The couple initially opened a bagel shop on 29th Avenue on the South Hill just before road work shut down all traffic, and access to customers, for about a year.

“You don’t learn that in MBA classes, but you learn it in real life,” Manlowe said.

“We should have looked to see if there was going to be any major construction in the area.”

They also started a downtown location in the Sherwood Building, at 510 W. Riverside Ave., which provided a ready source of customers because it was the home office for Sterling Bank.

“That was a great location,” Manlowe said.

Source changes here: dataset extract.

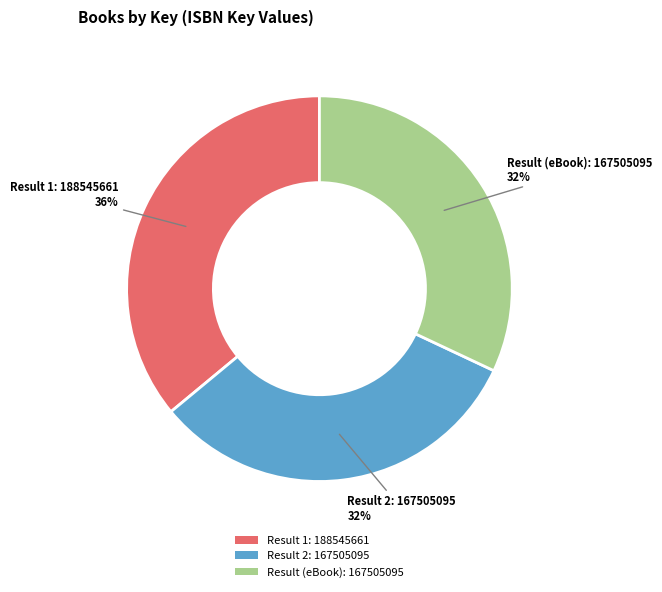

What is the ratio of the value at Result 2: 167505095 to the value at Result (eBook): 167505095?

1.0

Sterling Bank then “built their own building and the Sherwood building became empty and we had to sell.”

They then found the current location on Hamilton Avenue.

“It’s been very good,” he said of the current spot. “It’s been a symbiotic relationship.”

Gonzaga students not only provide labor, they can even use the same meal cards they use to purchase food on campus at The Ultimate Bagel, he said.

Chapman said those relationships are what she appreciates the most.

“Our first employees got old enough that their kids worked for me,” he said. “It’s so cool seeing all the students studying and doing well. Then they come back through with their kids and you really feel old.”

The customer base got the restaurant through the COVID-19 pandemic, although it dipped into the couple’s savings.

Through it all, they served Gonzaga basketball, tennis, cross country and rowing teams and fans through the decades.

“I’m in contact with a lot of old customers who are now my friends,” Chapman said. “People stop in when they are in town. I love that. I’ll miss that.”

But other realities are conspiring against the business partners, who are both 65.

While COVID didn’t kill the business, inflation is doing its best.

For instance, Chapman used to pay $66 for 30 pounds of cream cheese just 18 months ago. Last year it went up to $126 and now it costs $156 for the same 30 pounds, she said.

“It’s crazy. We always wanted to serve the highest-quality stuff. I have to do it,” Chapman said. “I think that separates us.

“But there is only so many times you can raise prices and it just doesn’t work anymore.”

The couple also sells wholesale bagels to Retro Donuts, Huckleberry’s Natural Market and a couple of other locations.

They are also in talks with some café owners about purchasing the business, or equipment, but nothing has been determined for the location. They can’t sell the building because its on a month-to-month lease.

Mostly, the couple is looking at finalizing plans for their next big change.

“The car wreck kind of threw a monkey wrench in our plans,” Manlowe said. “We now have to let Christi get better. She takes priority.”

Chapman, who only got to spend a couple of hours every afternoon with her business and life partner, will now get a normal life with Manlowe and their two dogs, Sadie and Cooper.

“That was a whole different life track,” Chapman said of the bagel shop. “We’ll start a new one at the end of the year.”